Forschung und Lehre in den Disziplinen Agrarbiotechnologie, Forstwissenschaft, Bioenergie und Biodiversitätsforschung sind international sehr angesehen, vor allem bei Themen wie gentechnisch veränderten Pflanzen, Bioethanolproduktion sowie nachhaltige und innovative Biomassenutzung. Integriert sind diese Themen in einer Vielzahl von bioökonomierelevanten Studiengängen wie Biotechnologie, Nachhaltige Landwirtschaft, Erneuerbare Energien oder Umweltmanagement. Zudem existieren vereinzelte Angebote, die den Begriff auch im Namen tragen und teilweise berufsbegleitend in Anspruch genommen werden können. Ein Beispiel ist das Spezialisierungsprogramm Especialização em Bioeconomia e Sustentabilidade an der Universidade Federal do Pará (UFPA).
Darüber hinaus kennzeichnen die Wissenschaftslandschaft internationale Forschungskooperationen, bei denen Deutschland zu den wichtigsten Partnern zählt. Seit 2015 existiert eine gemeinsame Bioökonomie-Initiative, gefördert durch das Bundesministerium für Forschung, Technologie und Raumfahrt (BMFTR) und das brasilianische MCTI. Daraus sind gemeinsame Projekte zu nachhaltiger Biomassenutzung, Bioenergie, Agroforstsystemen und biobasierten Wertschöpfungsketten hervorgegangen. Programme wie Bioeconomy International haben gezielt deutsch-brasilianische Konsortien unterstützt, etwa zwischen der Universidade de São Paulo (USP) und deutschen Universitäten wie der Universität Hohenheim oder dem Leibniz-Institut für Agrartechnik und Bioökonomie (ATB). Auch im Rahmen von multilateralen Initiativen wie G20-Arbeitsgruppen kooperieren Brasilien und Deutschland bei bioökonomischen Forschungsthemen. Dabei liegt der Fokus etwa auf nachhaltiger Landnutzung und Biodiversitätsmanagement.

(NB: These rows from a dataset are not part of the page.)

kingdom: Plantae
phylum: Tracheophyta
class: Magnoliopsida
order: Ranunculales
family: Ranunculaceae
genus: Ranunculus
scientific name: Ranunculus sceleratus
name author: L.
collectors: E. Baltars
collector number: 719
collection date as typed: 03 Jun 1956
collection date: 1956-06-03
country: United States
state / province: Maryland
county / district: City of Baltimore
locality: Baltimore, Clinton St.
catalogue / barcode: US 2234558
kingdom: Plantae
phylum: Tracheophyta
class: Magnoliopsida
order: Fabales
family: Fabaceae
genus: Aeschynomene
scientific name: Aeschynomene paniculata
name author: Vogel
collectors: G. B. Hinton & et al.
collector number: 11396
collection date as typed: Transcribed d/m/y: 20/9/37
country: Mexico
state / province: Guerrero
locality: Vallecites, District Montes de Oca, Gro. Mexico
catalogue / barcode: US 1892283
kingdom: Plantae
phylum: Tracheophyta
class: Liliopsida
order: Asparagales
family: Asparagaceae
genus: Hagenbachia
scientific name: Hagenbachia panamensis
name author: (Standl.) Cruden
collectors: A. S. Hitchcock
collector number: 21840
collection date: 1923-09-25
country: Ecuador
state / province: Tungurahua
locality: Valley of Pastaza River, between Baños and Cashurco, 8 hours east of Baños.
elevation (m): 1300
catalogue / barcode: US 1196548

Die Bioökonomie ist ein zentraler Wirtschaftsfaktor in Brasilien und trug 2023 rund 25,3 % zum Bruttoinlandsprodukt bei. Der wichtigste Sektor ist die Bioindustrie (Nutzung biologischer Ressourcen, z. B. Enzyme, Pflanzen) mit 46 %, die primäre Bioökonomie wie Land- und Forstwirtschaft (41 %) sowie Bioenergie und biobasierte Industrie (13 %). Besonders hervorzuheben ist Brasiliens Führungsrolle bei Biokraftstoffen, vor allem Ethanol aus Zuckerrohr.
Innovationen stützen sich stark auf die enorme Biodiversität, etwa durch Start-ups wie Mazo Mana, das Lebensmittel aus Rohstoffen des Amazonasgebietes herstellt, oder große Unternehmen wie Natura & Co., welches kosmetische Wirkstoffe aus Regenwaldpflanzen nutzt und Gewinnanteile in den Forstschutz investiert. Laut Studien könnte eine erfolgreiche Umsetzung der Bioökonomiepläne dem Land bis 2050 jährlich bis zu 284 Milliarden US-Dollar zusätzlich einbringen und 550 Millionen Tonnen CO₂ einsparen. Zu den großen Herausforderungen zählt jedoch gerade auch in diesem Zusammenhang der Erhalt der biologischen Vielfalt.